Programming Languages Are Like Girlfriends
I was reading this article about a PHP developer’s love affair with Ruby, an increasingly popular scripting language. Like “love affair” implies, it was intense, passionate, difficult, but ultimately ended. Ruby’s greatest asset is that it was developed from the ground up to be strictly object-oriented (that’s way too huge a topic to go into here) in the face of “bastard” scripting languages like Perl and PHP that borrow from several “standard” languages (making them more flexible, IMO). Ruby has received the most exposure via a Ruby-based web-creation framework called Rails, and people swear it’s the best thing since man invented fire. Whatever–I know better and I’m not drinking the Kool-Aid.
Ok, background done–I mentioned all the above so you can make complete sense of what follows. My main point is that the author listed several lessons learned in his torrid language love affair, and this one really stuck out:
#7 – PROGRAMMING LANGUAGES ARE LIKE GIRLFRIENDS: THE NEW ONE IS BETTER BECAUSE YOU ARE BETTER
Rails was an amazing teacher. I loved it’s “do exactly as I say” paint-by-numbers framework that taught me some great guidelines.
I love Ruby for making me really understand OOP [object-oriented programming]. God, Ruby is so beautiful. I love you, Ruby.
But the main reason that any programmer learning any new language thinks the new language is SO much better than the old one is because he’s a better programmer now! You look back at your old ugly PHP code, compared to your new beautiful Ruby code, and think, “God that PHP is ugly!” But don’t forget you wrote that PHP years ago and are unfairly discriminating against it now.
It’s not the language (entirely). It’s you, dude. You’re better now. Give yourself some credit.
Programming and geekiness aside, I thought that point was very insightful. How many things in our lives do we come back to something, full-circle, and have a vastly different view? By definition, when this happens we have a greater experience base to draw from, and the “time-out” we took allowed us a perspective that would have been otherwise impossible. I think of my impending return back to school and bet that this will factor in somehow.
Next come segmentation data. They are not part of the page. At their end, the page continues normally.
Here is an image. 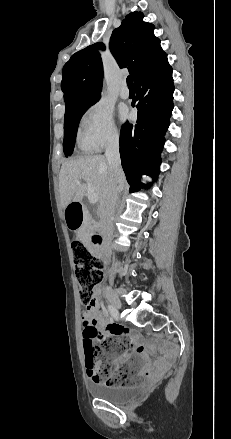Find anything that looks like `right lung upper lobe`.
I'll return each mask as SVG.
<instances>
[{"label":"right lung upper lobe","mask_w":231,"mask_h":439,"mask_svg":"<svg viewBox=\"0 0 231 439\" xmlns=\"http://www.w3.org/2000/svg\"><path fill=\"white\" fill-rule=\"evenodd\" d=\"M143 13L132 12L112 32L110 51L120 68H128L135 81L153 69L167 55L153 31L154 25L143 21ZM95 43L73 54L62 70L61 89L66 110L78 105L98 101L103 79V65Z\"/></svg>","instance_id":"right-lung-upper-lobe-1"}]
</instances>
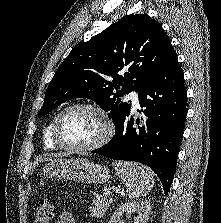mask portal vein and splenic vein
Listing matches in <instances>:
<instances>
[{
	"label": "portal vein and splenic vein",
	"instance_id": "18ae733b",
	"mask_svg": "<svg viewBox=\"0 0 221 223\" xmlns=\"http://www.w3.org/2000/svg\"><path fill=\"white\" fill-rule=\"evenodd\" d=\"M117 190L119 191L118 188H116V191H117ZM106 193H110V194H111V193H112V190H111V189L105 190L104 194H106Z\"/></svg>",
	"mask_w": 221,
	"mask_h": 223
}]
</instances>
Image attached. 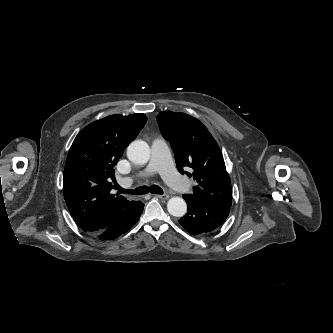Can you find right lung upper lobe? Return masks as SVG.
Wrapping results in <instances>:
<instances>
[{
	"label": "right lung upper lobe",
	"mask_w": 333,
	"mask_h": 333,
	"mask_svg": "<svg viewBox=\"0 0 333 333\" xmlns=\"http://www.w3.org/2000/svg\"><path fill=\"white\" fill-rule=\"evenodd\" d=\"M147 121L143 113L110 115L86 126L73 141L64 169L63 193L76 224L100 231L135 208L111 194L114 167Z\"/></svg>",
	"instance_id": "1"
}]
</instances>
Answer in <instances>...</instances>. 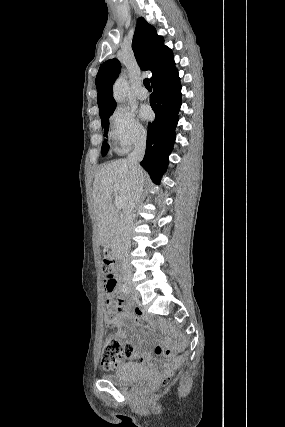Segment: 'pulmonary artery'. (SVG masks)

We all need to experience something different, something that jars us from our current point of view. I’m not suggesting a real torrid love affair (at least not for the married/committed people) to gain perspective or do anything irresponsible, but there is something special in losing oneself in a different activity or interest, pushing boundaries, challenging one’s views, and coming back “home” a better person for it.